*DOCUMENT PASSAGE:*

This classic ensemble theater has been achieved at the price of ensemble everything, where members can't get away from work or each other. During one two-year period, four couples at or near the center of the company went through divorces.

One thing Robert Smyth likes about his used Merkur is that it's a turbocharged car with no sign on it saying "turbocharged." Power without show: that's Smyth (he pronounces it "Smith").

Robert Smyth: "If you admit that the spiritual world has a place in your experience - if it exists for you - then, coming from my background, certain things follow from that."

At 40, he is the artistic director of Lamb's Players Theatre, the 13-year-old ensemble company in National City that is prospering because of - or in spite of - its stance as a family of Christian artists.

In the Lambs Players' playhouse in National City, a Christian Science church when they bought it in 1976 for $91,000.

Except for its Christmas festival, the company's plays are not bombastically Christian. In one season, the play selection included Rhinoceros, an adaptation of Dracula, Dames at Sea, and Godspell. On record, the theater declines to call itself Christian at all. One reason Smyth gives is that "Christian theater" usually means second-rate.

*SHORT PROBLEM A:*
Copy out the entries from the line containing "gray star at (178, 155): moved 18 px down" through the line containing "red hexagon at", including both of those lines.

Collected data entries
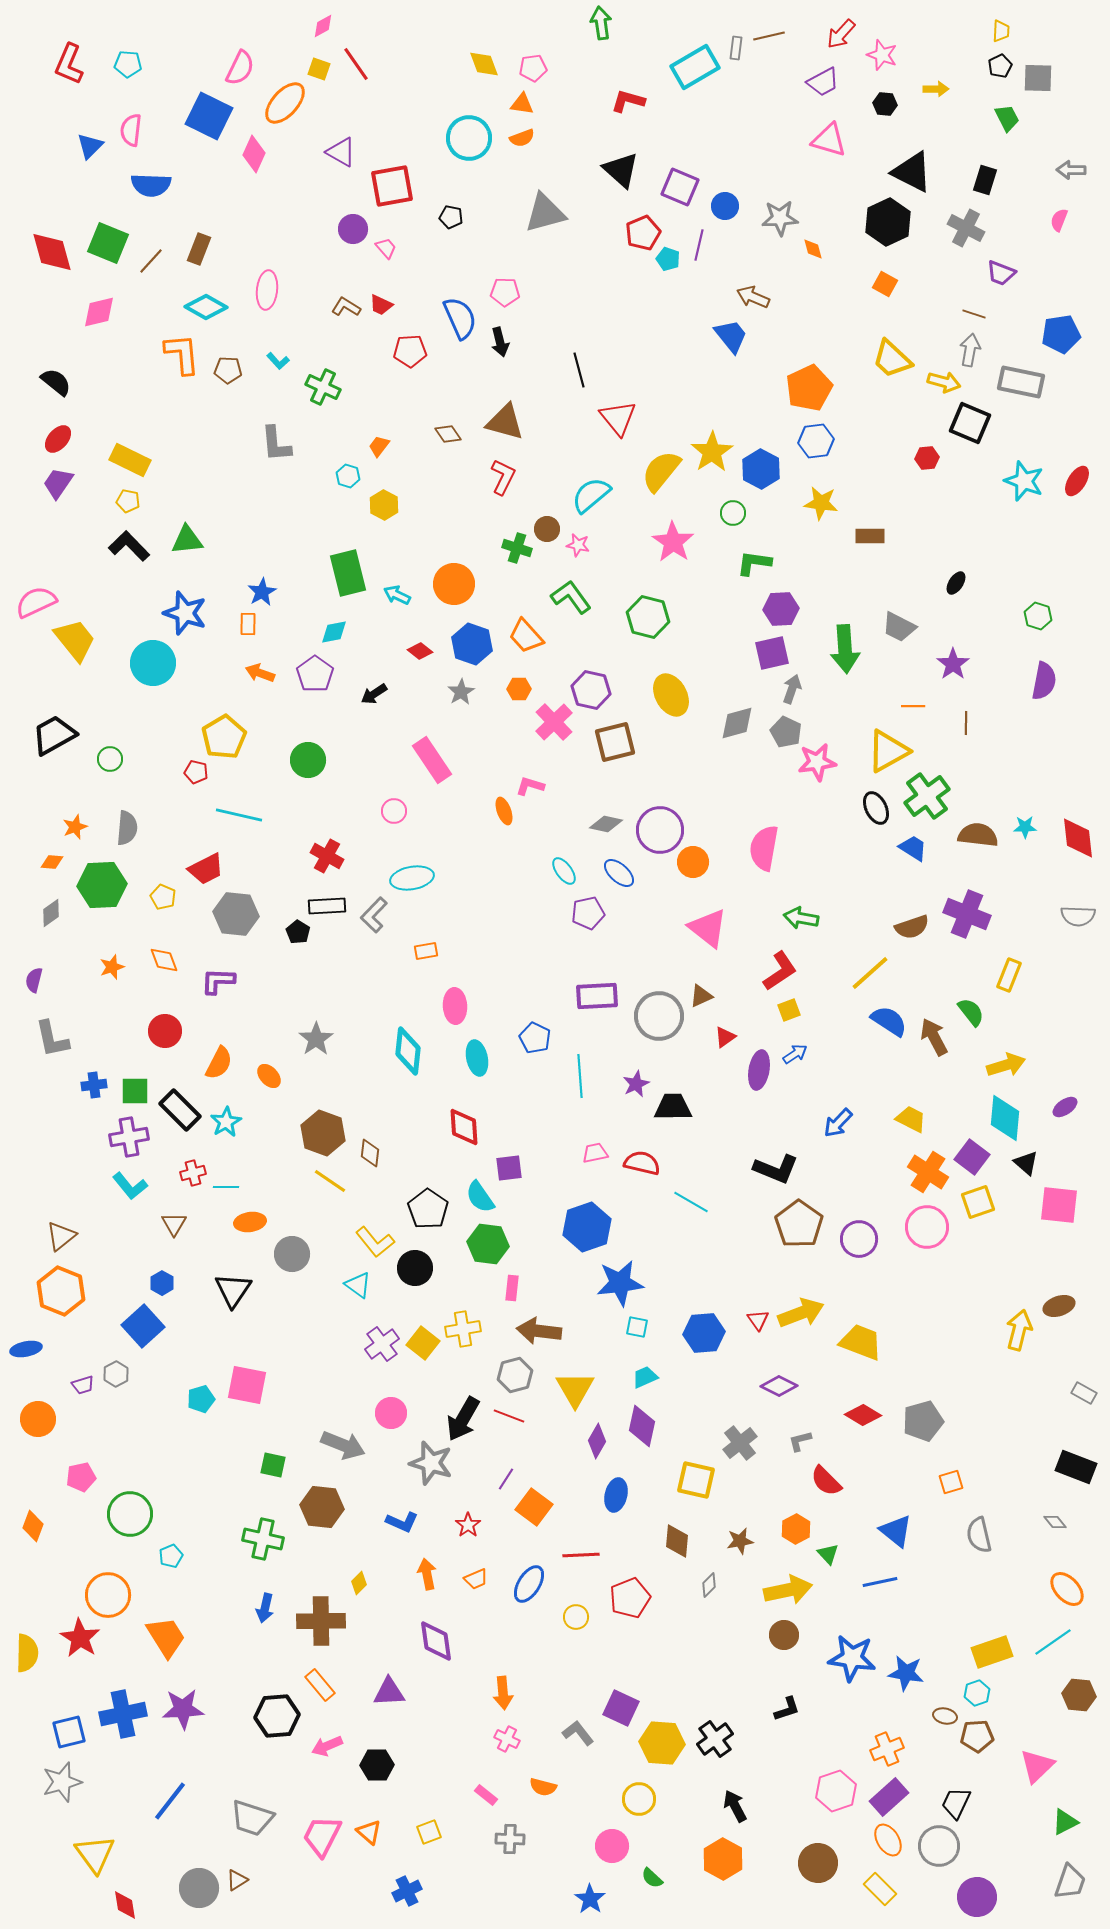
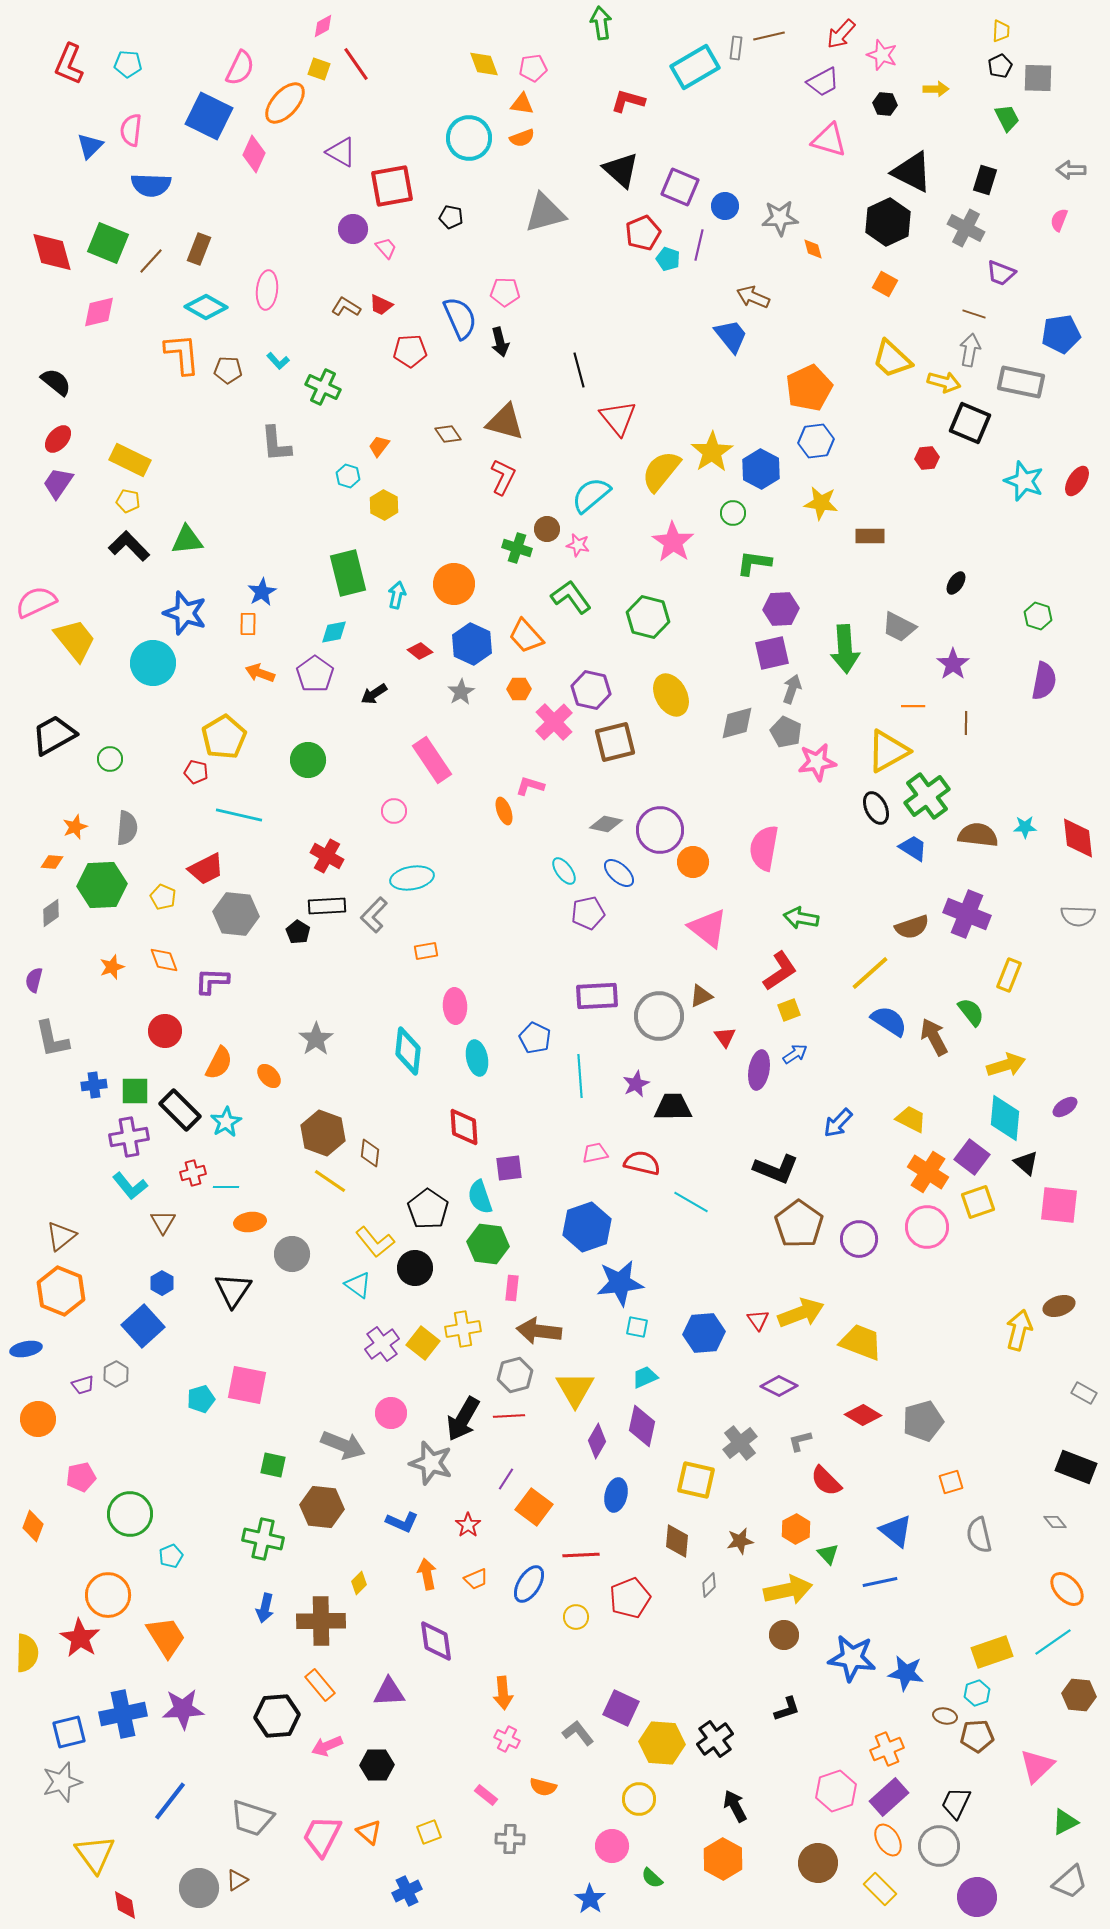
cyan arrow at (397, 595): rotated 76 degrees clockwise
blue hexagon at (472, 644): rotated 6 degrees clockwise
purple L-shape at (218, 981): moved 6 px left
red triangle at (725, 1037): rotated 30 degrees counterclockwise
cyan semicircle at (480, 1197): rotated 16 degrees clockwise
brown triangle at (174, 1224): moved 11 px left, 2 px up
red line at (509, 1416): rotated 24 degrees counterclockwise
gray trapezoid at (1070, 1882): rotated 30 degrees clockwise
--
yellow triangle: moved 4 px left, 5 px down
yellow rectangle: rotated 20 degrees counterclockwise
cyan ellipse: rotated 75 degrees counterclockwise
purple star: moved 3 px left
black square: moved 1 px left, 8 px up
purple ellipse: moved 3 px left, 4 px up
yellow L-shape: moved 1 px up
...
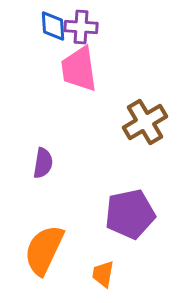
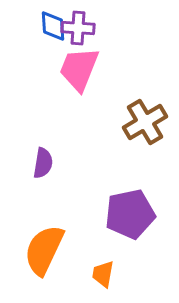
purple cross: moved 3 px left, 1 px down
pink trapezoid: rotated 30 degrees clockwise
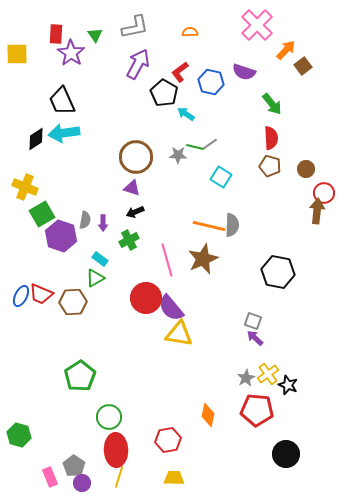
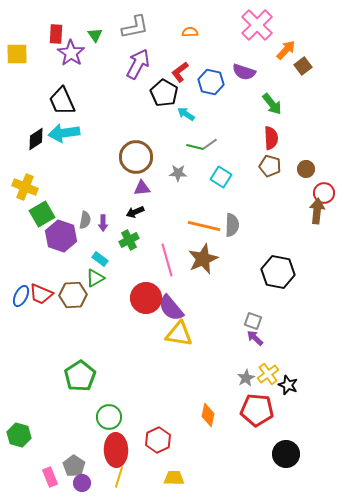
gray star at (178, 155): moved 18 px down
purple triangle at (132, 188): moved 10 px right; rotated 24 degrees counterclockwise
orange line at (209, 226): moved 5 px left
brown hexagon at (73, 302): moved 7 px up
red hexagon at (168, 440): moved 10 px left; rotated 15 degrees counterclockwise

*SHORT PROBLEM B:*
In the Lamb's Players passage, condense the paragraph beginning "Except for its Christmas festival" into a bulleted list that keeps its main facts.

*WORKED ANSWER A:*
gray star at (178, 155): moved 18 px down
purple triangle at (132, 188): moved 10 px right; rotated 24 degrees counterclockwise
orange line at (209, 226): moved 5 px left
brown hexagon at (73, 302): moved 7 px up
red hexagon at (168, 440): moved 10 px left; rotated 15 degrees counterclockwise

*WORKED ANSWER B:*
- Apart from the Christmas festival, the company's plays are not bombastically Christian.
- One season's plays included Rhinoceros, an adaptation of Dracula, Dames at Sea, and Godspell.
- Officially, the theater does not call itself Christian.
- Smyth says one reason is that "Christian theater" usually means second-rate.